福山 ライティングセンターでは、FD研修会やセミナーなど、正課授業や個別支援以外にもさまざまな活動を行っています。例えば、FDとしては、毎年新任教員研修でライティングセンターの紹介を行い、2022年度は神学部でアカデミックライティングに関する講演を行いました。セミナーとしては、年度初めのKG LIFEやSTART UP KSC!で図書館と連携して「周りと差がつく!リポート執筆のポイント ~図書館とライティングセンターの活用~」を開催していますが、満席の回もあるなど人気のセミナーになっています。また、授業を受講しなくてもオンデマンド形式で必要な内容を学べるように、現在、「リポートサポートシリーズ」という動画教材を制作中です。その他にも、体育会所属学生へのライティング支援や高等部との連携など多数の取り組みを行っています。学部や高等部との連携については、今後もさらに力を入れていきたいですね。
■図書館と連携してKG LIFEでのセミナーとして開催した「周りと差がつく!リポート執筆のポイント ~図書館とライティングセンターの活用~」
西口 全学への展開や学部連携には長期的に取り組んでいきたいと思っています。2021年度には経済学部から初年次教育の連携について相談を受けました。課題や要望を聞きながら、専門的な学習の土台となる基礎的な内容を学修できるプログラムを経済学部の方々と一緒に作り上げました。ライティングセンターのマンパワーに限りがあるため、まずはオンデマンドでライティング基礎講座を提供することとし、初年次学生向けの動画教材を作成・運用して「関学生のためのリポート執筆セミナー」として初年次科目連携を継続しています。また、2023年度には国際学部の「基礎演習」との連携を開始しました。学部連携に関しては、正課授業で用いている動画10本、経済学部との連携で制作した動画5本、現在制作中の「リポートサポートシリーズ」の3種類を活用しながら、それぞれのニーズや段階にあうものを拡充させていこうと考えています。ライティングセンターとして動画教材を提供することで、学部生は自分のタイミングで何回でも見ることができるようになるため、自習や復習など自律的な学習の機会にもつながるのではないかと思います。
久保 ライティングセンターを利用した学生から話を聞いたり、教職員同士の交流の中で噂を耳にしたりして、教職員の間で徐々にライティングセンターの認知が進んでいると感じます。
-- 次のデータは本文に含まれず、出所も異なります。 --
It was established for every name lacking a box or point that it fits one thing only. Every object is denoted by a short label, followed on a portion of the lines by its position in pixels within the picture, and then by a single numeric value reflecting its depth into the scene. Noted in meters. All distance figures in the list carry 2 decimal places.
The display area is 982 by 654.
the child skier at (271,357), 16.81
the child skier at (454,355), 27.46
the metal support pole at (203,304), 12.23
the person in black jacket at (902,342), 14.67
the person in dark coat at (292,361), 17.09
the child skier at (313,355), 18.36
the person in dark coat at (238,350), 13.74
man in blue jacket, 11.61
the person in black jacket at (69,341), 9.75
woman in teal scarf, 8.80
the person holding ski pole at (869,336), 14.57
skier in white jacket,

西口 実際の連携には至っていませんが、事前にヒアリングさせてほしいと相談を受けた学部もあります。経済学部との連携の成果として、他学部や他部署との連携の可能性も高まっているのかもしれません。
福山 高等部との連携は、試験的な取り組みとして進めている状態です。高等部には探究学習や読書科のようにリポートを書く場もあると聞いていますので、今後のあり方を探っているところです。
久保 23年度は、6名の高等部2年生にワークショップを2回行いました。高校生が探究学習のアウトプットとしてリポートを書くということで、論理的な文章の構成や、参考文献の引用などの部分でサポートをしました。高校生や担当の先生からは肯定的な反応をいただきましたが、学術論文を読んで引用することなど、高校生にとってハードルが高かった様子も見られました。いきなりアカデミックな文章を書くことは難しいですが、チャレンジを続けることで必ず上達すると思うので、高校生が学びや成長を感じられるサポートをしていきたいです。
福山 高等部から関西学院大学に進学する生徒は多いので、高等部生のレベルが上がると関学全体のレベル向上につながります。ライティングセンターとして支援できることがあれば、引き続き積極的に協力していきたいですね。